Second, the loan to buy a car, the policy is in the bank (the bank is the first beneficiary), do you have to pay the bank if you are out of danger? How can I pay the owner?
According to the regulations of the bank, the first beneficiary is the loan bank with special agreement.
When insurance claims occur, you should submit your ID card, driver's license, traffic accident responsibility confirmation and other related materials to confirm the payment to the owner, and then pay the fee.
Extended data:
Automobile consumption loan is a new loan method for banks to buy cars at their special dealers.
Loan to buy a car means that the lender sends money to the borrower who applies for a car to buy a car, but the down payment and repayment records required by the financial institution must meet the requirements of the financial institution to apply for a loan to buy a car.
Loan buyers must also meet the following conditions:
(1) The car buyer must be at least 18 years old and have full capacity for civil conduct.
(2) Car buyers must have a relatively stable job and relatively stable assets, which can be easily realized on schedule.
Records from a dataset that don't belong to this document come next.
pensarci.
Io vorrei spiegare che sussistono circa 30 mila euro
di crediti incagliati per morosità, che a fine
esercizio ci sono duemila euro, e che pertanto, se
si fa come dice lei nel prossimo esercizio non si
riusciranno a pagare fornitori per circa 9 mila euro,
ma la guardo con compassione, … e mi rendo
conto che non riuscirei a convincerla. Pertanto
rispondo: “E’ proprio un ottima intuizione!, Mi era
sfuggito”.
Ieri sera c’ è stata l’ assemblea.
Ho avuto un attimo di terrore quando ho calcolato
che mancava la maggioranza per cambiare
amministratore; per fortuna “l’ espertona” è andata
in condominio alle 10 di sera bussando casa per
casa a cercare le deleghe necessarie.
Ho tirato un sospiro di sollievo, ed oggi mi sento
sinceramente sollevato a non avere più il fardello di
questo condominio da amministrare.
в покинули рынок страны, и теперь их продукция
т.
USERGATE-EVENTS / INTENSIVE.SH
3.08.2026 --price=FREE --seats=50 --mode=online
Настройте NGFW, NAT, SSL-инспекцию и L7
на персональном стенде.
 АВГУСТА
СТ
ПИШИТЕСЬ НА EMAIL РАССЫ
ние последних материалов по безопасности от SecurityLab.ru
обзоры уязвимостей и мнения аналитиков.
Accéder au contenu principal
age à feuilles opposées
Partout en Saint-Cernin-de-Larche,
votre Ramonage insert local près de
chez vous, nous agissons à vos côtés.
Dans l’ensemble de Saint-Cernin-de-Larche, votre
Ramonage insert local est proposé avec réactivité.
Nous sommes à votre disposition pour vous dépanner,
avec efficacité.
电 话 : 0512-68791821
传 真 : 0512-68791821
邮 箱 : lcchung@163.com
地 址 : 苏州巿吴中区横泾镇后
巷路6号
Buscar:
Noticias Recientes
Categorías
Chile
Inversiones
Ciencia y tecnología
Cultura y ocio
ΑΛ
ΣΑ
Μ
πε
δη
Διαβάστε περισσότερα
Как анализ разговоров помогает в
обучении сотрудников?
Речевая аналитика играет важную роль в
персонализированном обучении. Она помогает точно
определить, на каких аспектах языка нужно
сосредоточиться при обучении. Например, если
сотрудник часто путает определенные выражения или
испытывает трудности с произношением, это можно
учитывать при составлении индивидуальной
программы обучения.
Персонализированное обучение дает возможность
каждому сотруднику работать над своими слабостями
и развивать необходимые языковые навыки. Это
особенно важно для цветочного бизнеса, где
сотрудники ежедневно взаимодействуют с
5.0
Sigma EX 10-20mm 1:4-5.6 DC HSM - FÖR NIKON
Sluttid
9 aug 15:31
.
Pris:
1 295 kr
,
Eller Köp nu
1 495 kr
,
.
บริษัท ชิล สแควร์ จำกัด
Assets that are easy to realize on schedule generally refer to securities and gold and silver products.
(3) During the loan application period, the car buyer shall deposit no less than the down payment stipulated by the bank in the account of the bank savings counter.
(4) If the bank provides a guarantee place recognized by the bank, it should also provide a joint liability guarantee. The bank does not accept the mortgage of the vehicle purchased by the car buyer with the loan.
(5) Car buyers are willing to accept other conditions deemed necessary by the bank.